Look through the data that follows and work out how many lines contain the string "events". Nothing but that number should be given.

» **DATA UNDER STUDY**:
:::::

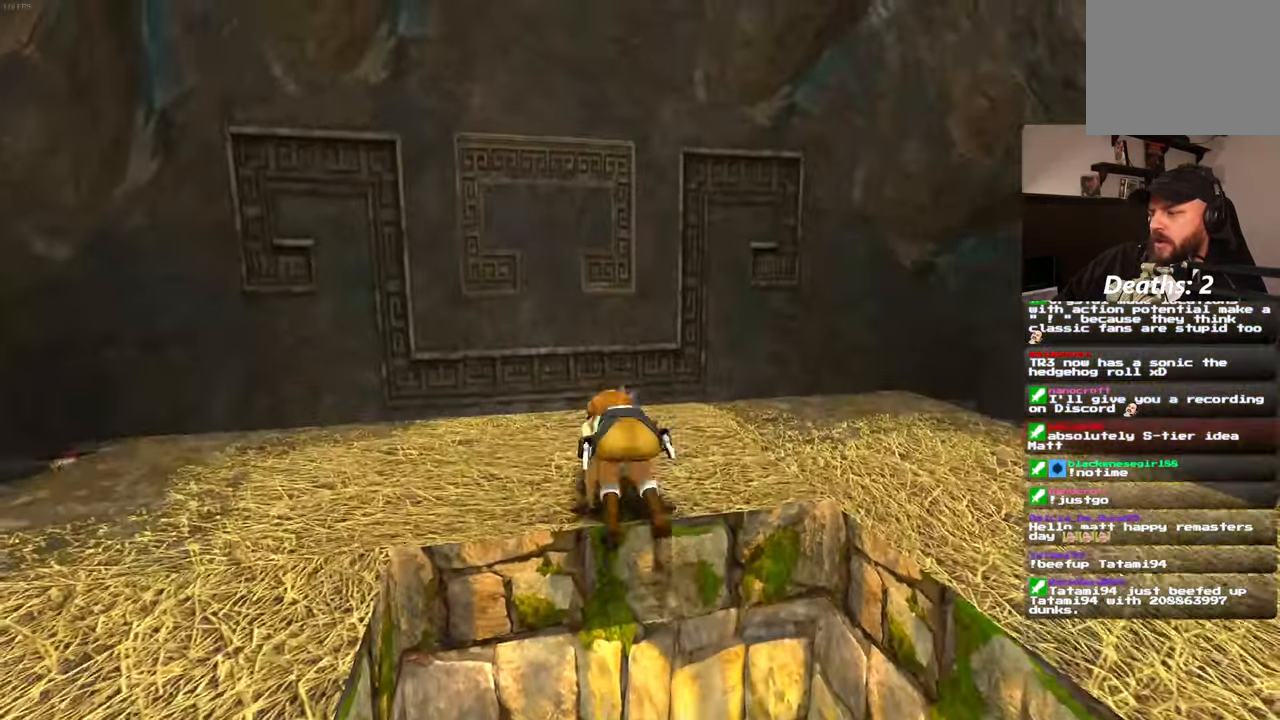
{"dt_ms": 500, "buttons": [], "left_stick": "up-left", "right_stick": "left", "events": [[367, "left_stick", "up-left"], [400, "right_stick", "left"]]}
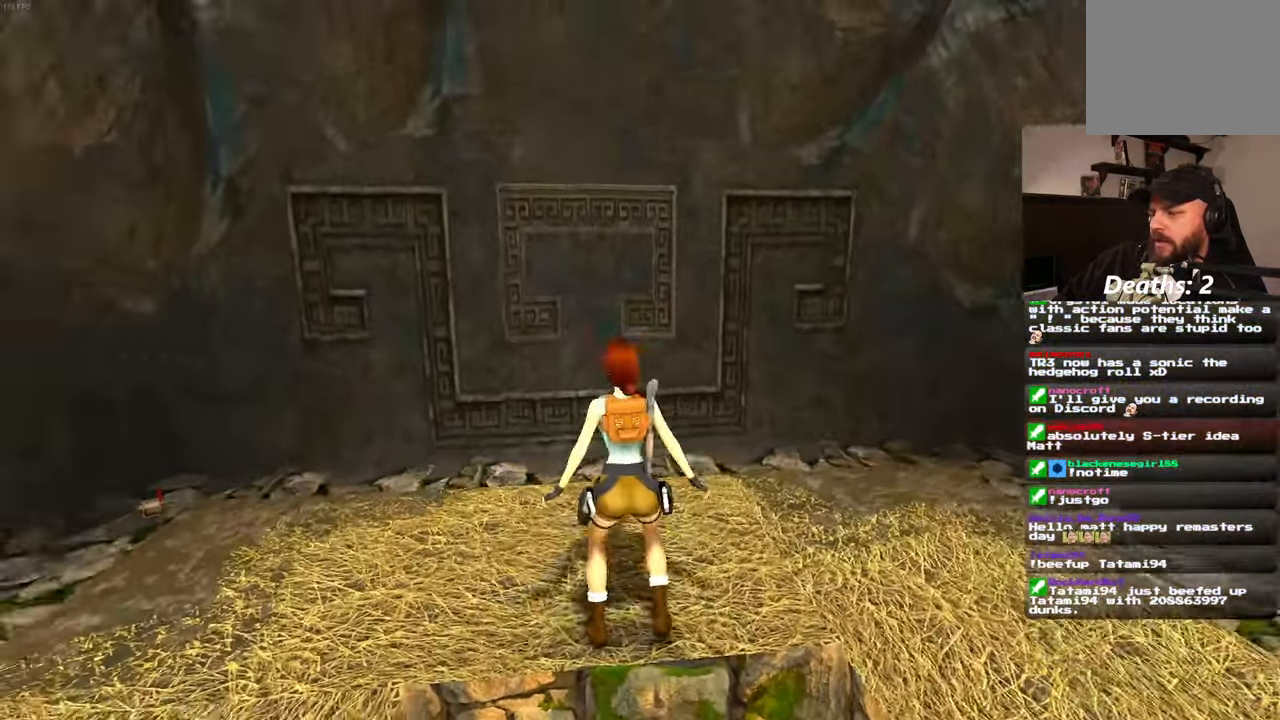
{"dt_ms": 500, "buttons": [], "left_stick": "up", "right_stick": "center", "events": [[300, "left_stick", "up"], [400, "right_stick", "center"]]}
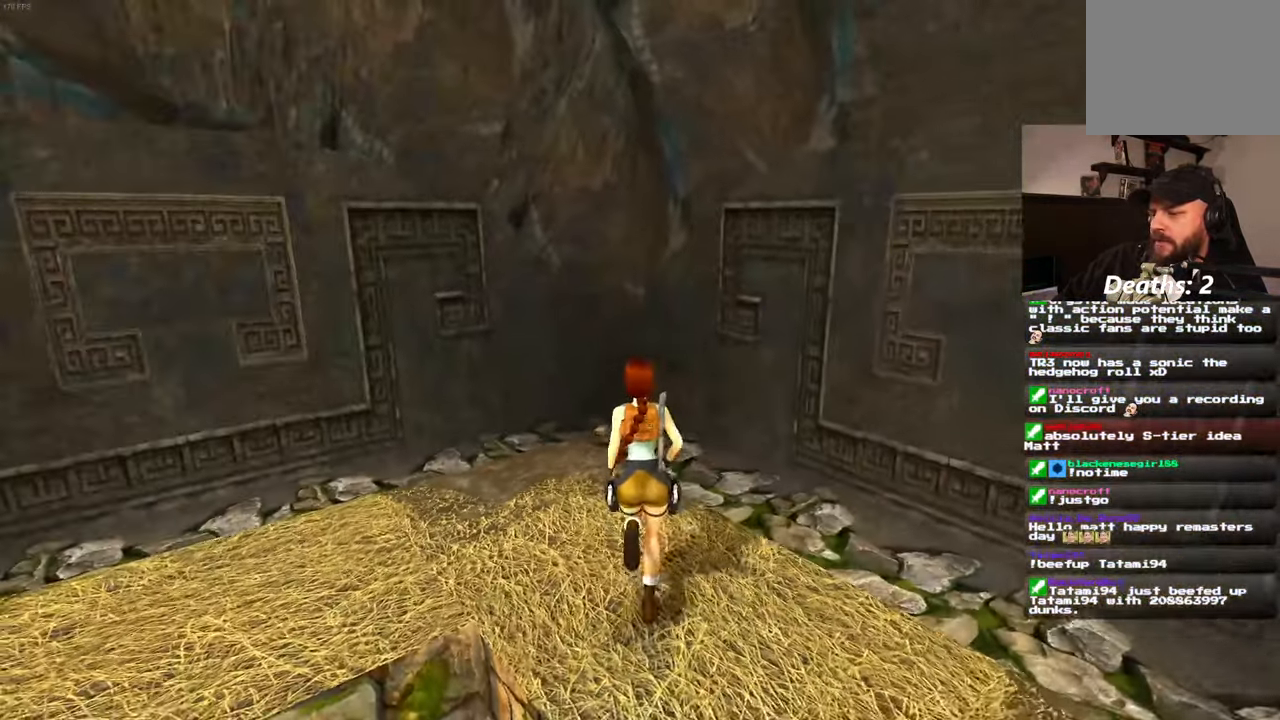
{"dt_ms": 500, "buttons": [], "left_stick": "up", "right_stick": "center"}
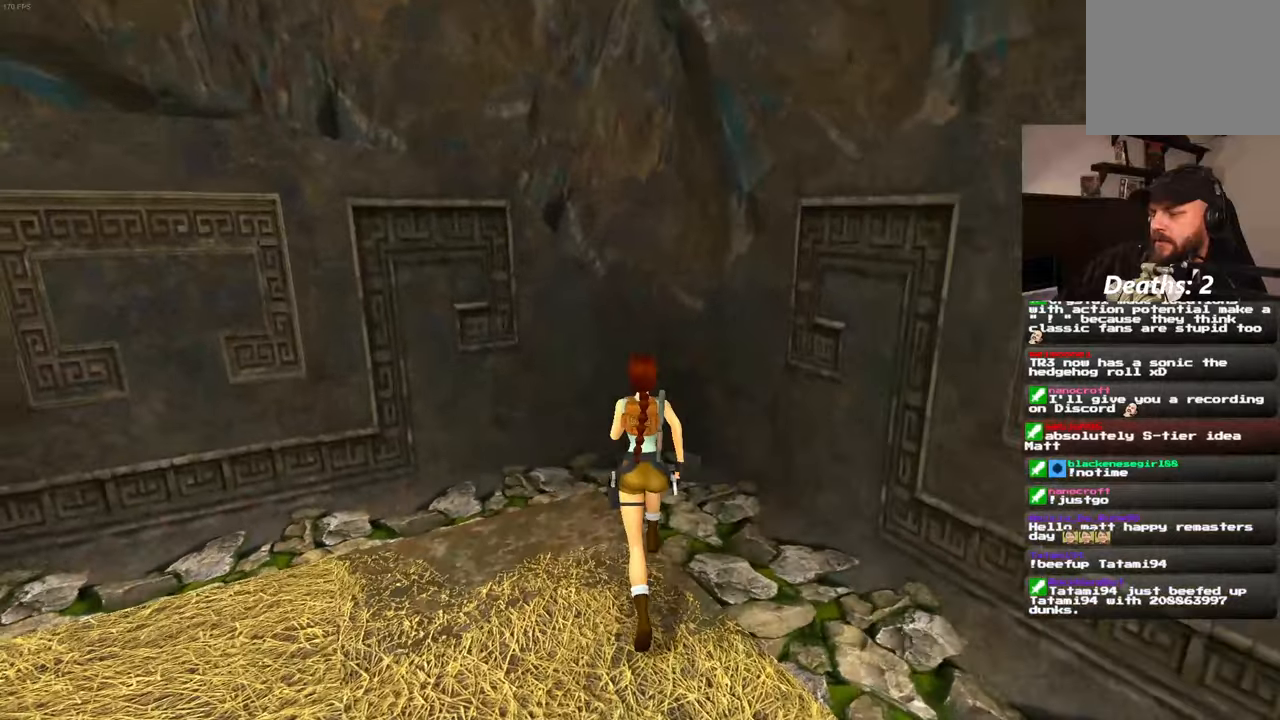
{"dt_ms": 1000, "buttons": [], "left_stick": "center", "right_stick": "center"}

:::::

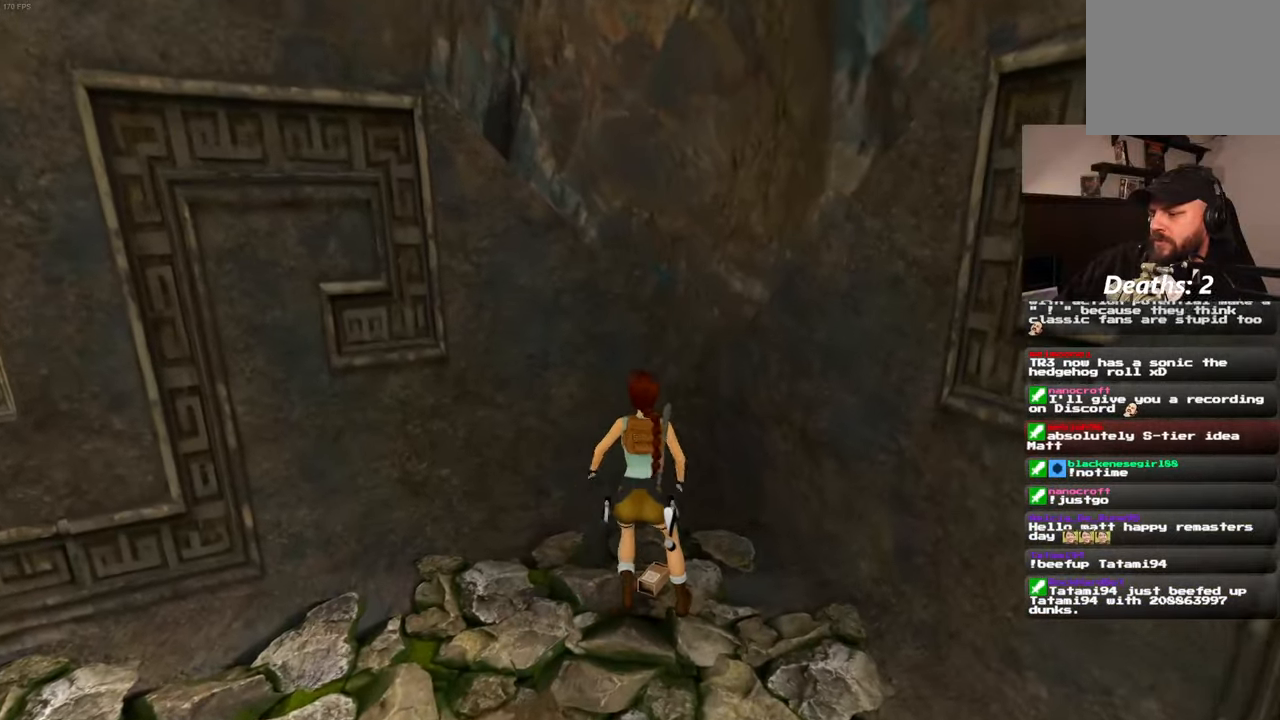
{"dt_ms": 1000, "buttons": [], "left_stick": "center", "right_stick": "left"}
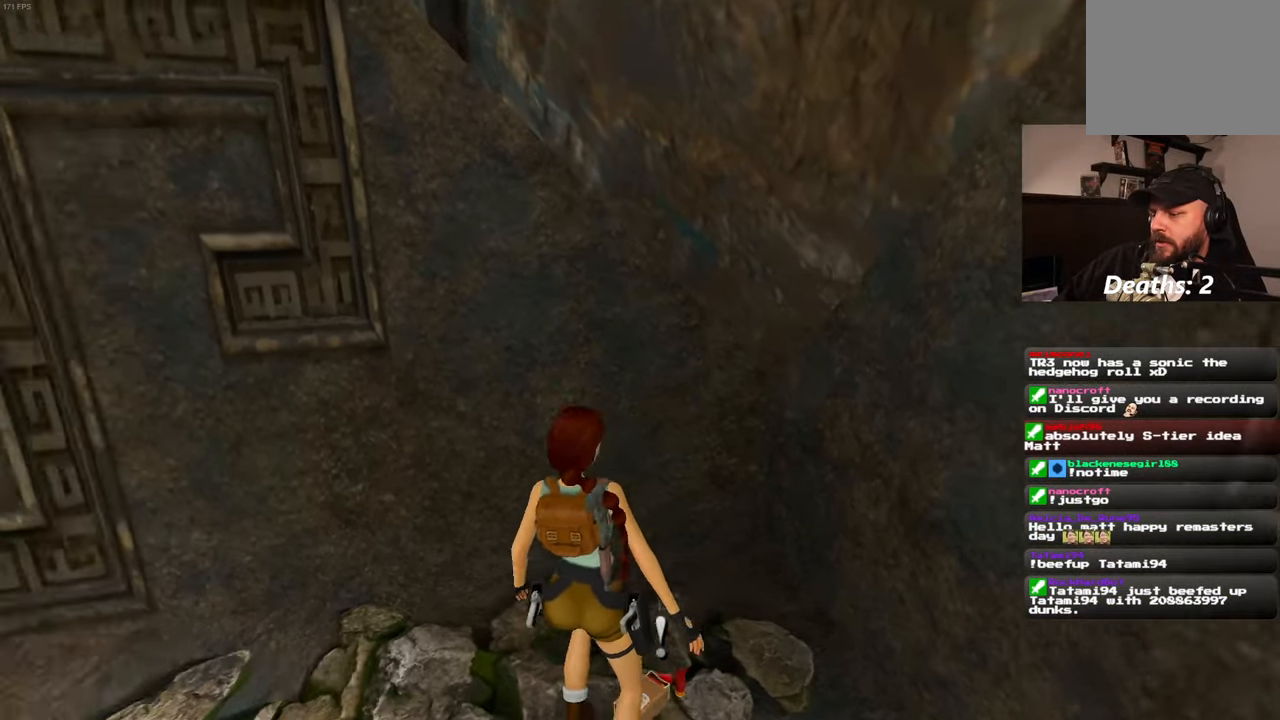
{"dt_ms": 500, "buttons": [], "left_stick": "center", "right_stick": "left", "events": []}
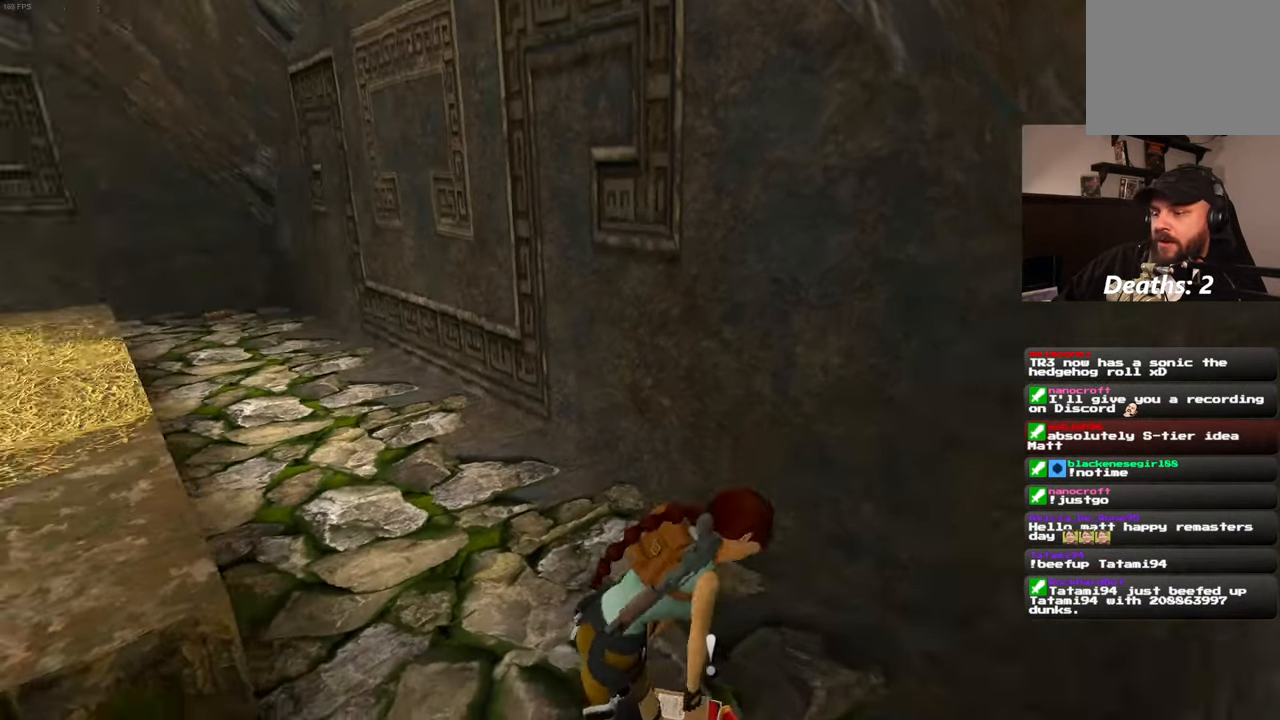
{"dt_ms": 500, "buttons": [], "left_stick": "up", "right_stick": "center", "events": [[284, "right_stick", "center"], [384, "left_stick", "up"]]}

:::::

» **TASK RESULT**:
4